Perché siamo così attratti dai congegni elettronici?
Ott 13, 2025 | Psicologia e Pedagogia
Tutti hanno ormai detto tutto o quasi nei riguardi dello strapotere che i congegni elettronici, come soprattutto gli smartphone, hanno sui giovani, puntualizzando i più diversi effetti dannosi tra cui, primo fra tutti, l’effetto Flynn capovolto. Si tratta della progressiva diminuzione del QI medio nella popolazione, iniziata da quando tali congegni sono stati massivamente introdotti.
Poco si è detto però sul perché essi mostrano questa sorta di numinoso potere. Si tratta, in realtà, di qualcosa a cui non avremmo mai pensato, di un insospettabile colpevole come l’affezionato nipote della contessa assassinata nel giallo di Agatha Christie.

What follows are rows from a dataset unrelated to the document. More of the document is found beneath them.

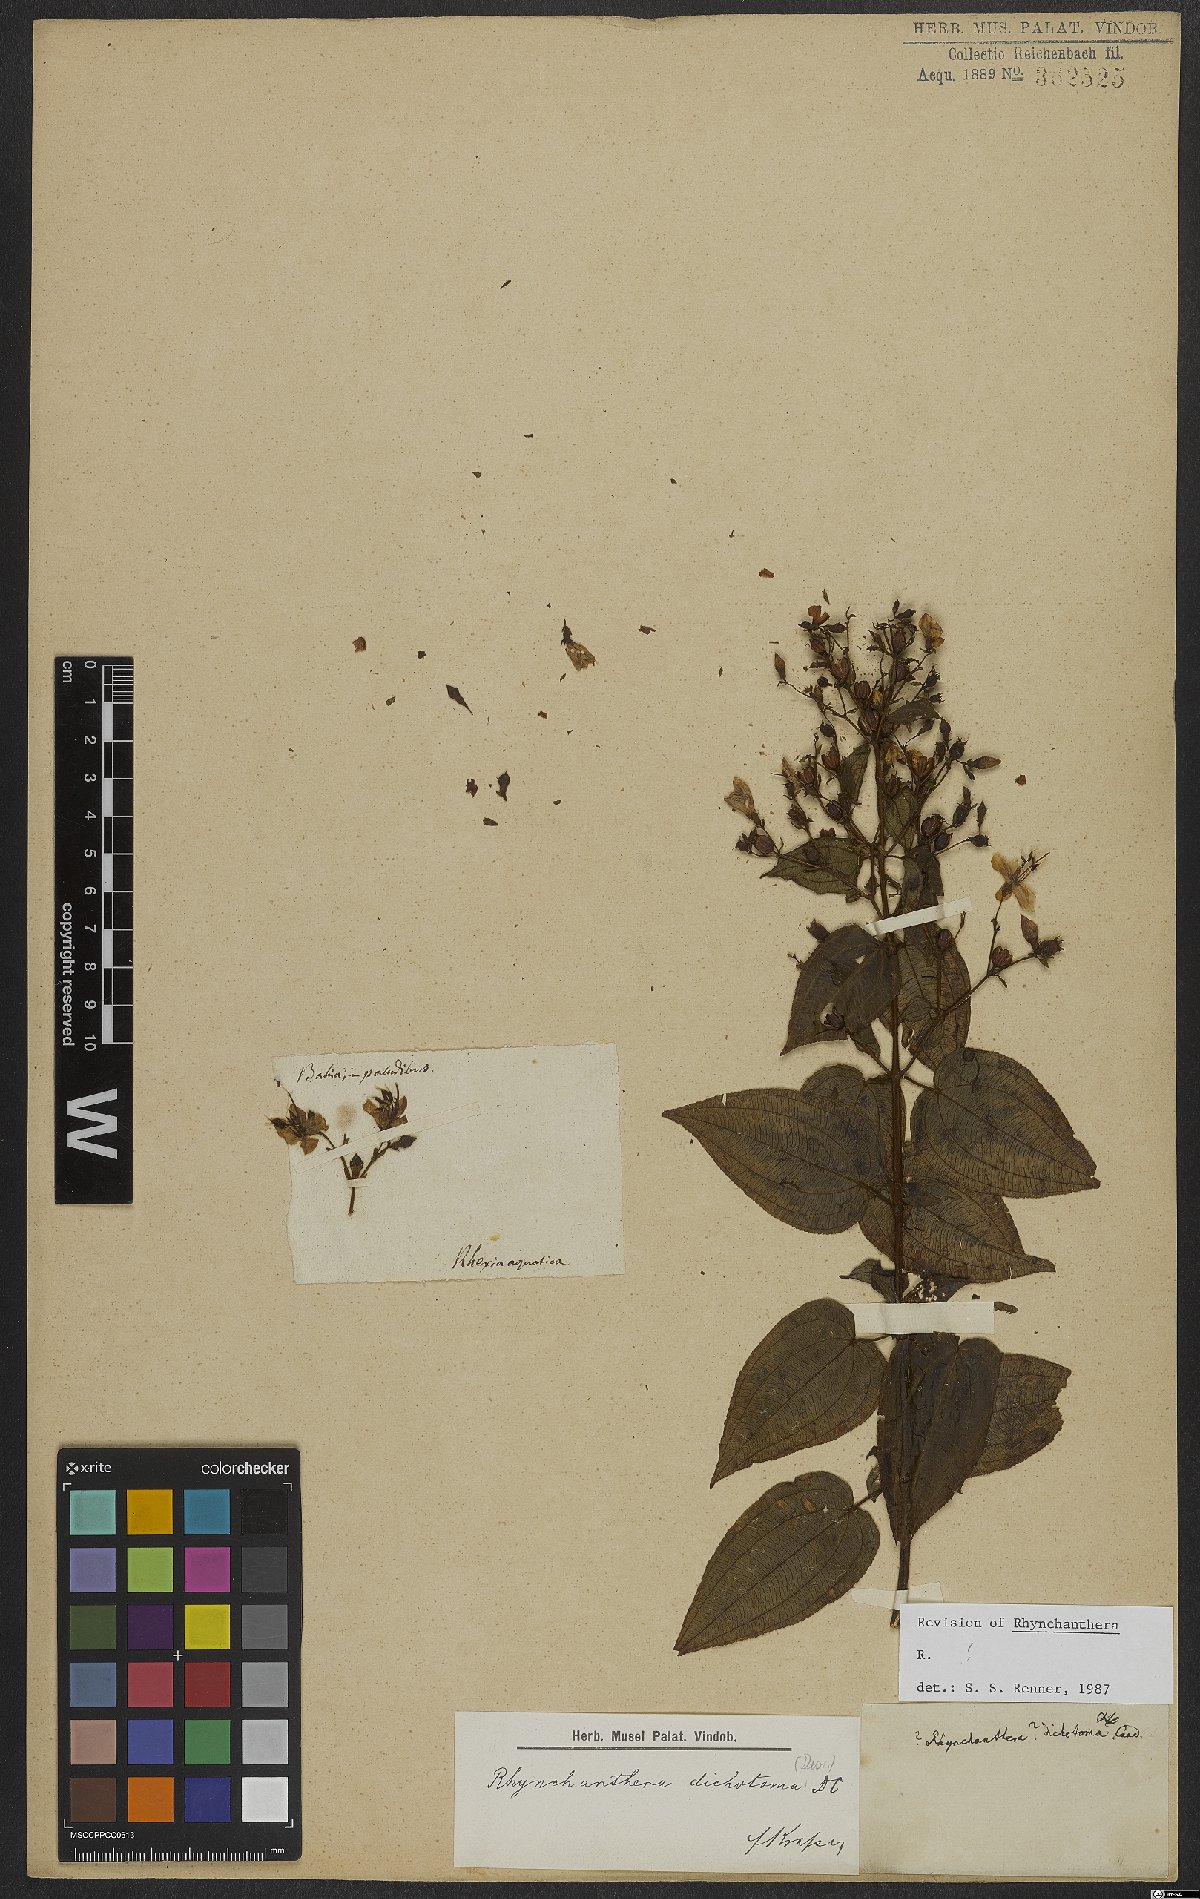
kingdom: Plantae
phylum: Tracheophyta
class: Magnoliopsida
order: Myrtales
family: Melastomataceae
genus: Rhynchanthera
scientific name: Rhynchanthera dichotoma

Per mettervi sulle tracce del “vero colpevole” pensate di trovarvi davanti a un fuoco che arde nel caminetto, magari in una baita in cima a qualche montagna in una fredda sera di inverno…
Che cosa state facendo? State fissando il fuoco scoprendo che faticate a distogliere lo sguardo, anche se il fuoco non vi sta raccontando niente di interessante o parlando di qualche particolare argomento.

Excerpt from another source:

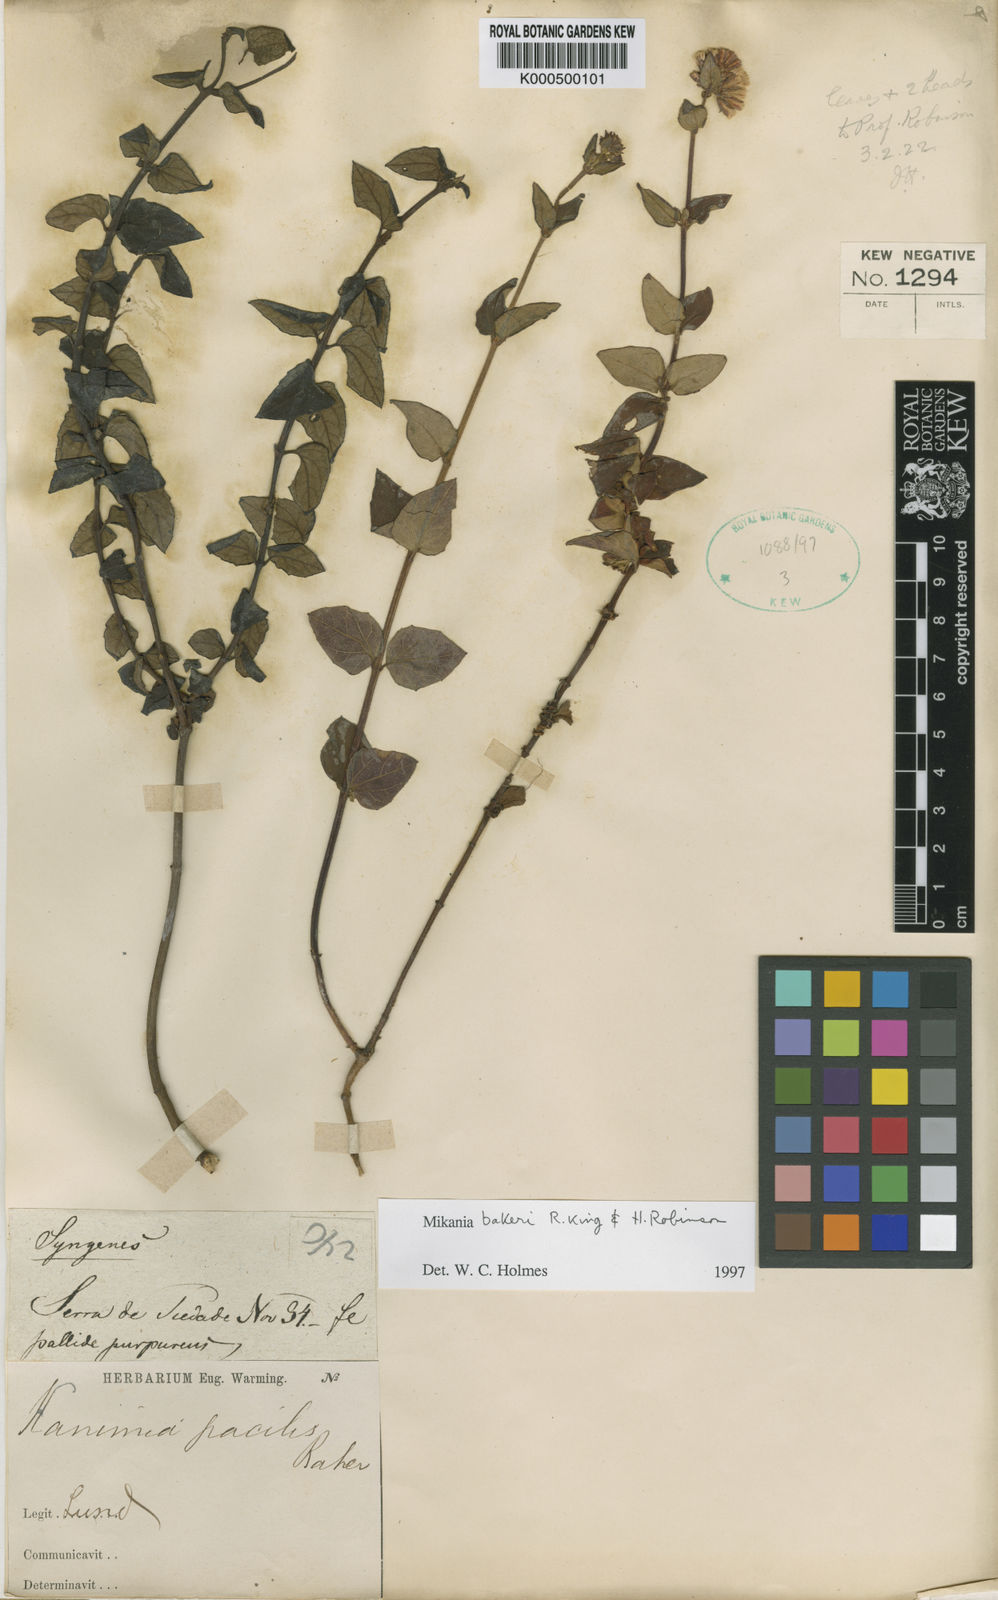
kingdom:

Gli smartphone non offrono solo una quantità di attrazioni, di contenuti, di app, di informazioni, di tutto di più, ma lo fanno in modo “luminescente”. È noto a tutti il fenomeno della TV spazzatura: molti la guardano come ipnotizzati, anche se non sono affatto interessati a quello che “the magic box” va blaterando!!
Se vi sembra assurdo pensate alle insegne pubblicitarie, alle fiaccolate, alla vernice fiammante della nuova auto. Che cosa ne sarebbe del Natale senza la scia di stelline che lascia la slitta di Babbo Natale e dell’albero senza le lucine che si accendono e spengono?
Ebbene sì, si tratta proprio di una leggera forma di “ipnosi”, di alterazione dello stato di coscienza ordinario, fenomeno al quale gli individui sono tanto più soggetti quanto più tenera è la loro età.
La luce ha questo potere. Come falene ne veniamo irresistibilmente attratti. Se poi la luce ci convoglia una quantità di informazioni, argomenti, notizie, applicazioni e giochi ben vengano: avremo un duplice fattore di attrazione!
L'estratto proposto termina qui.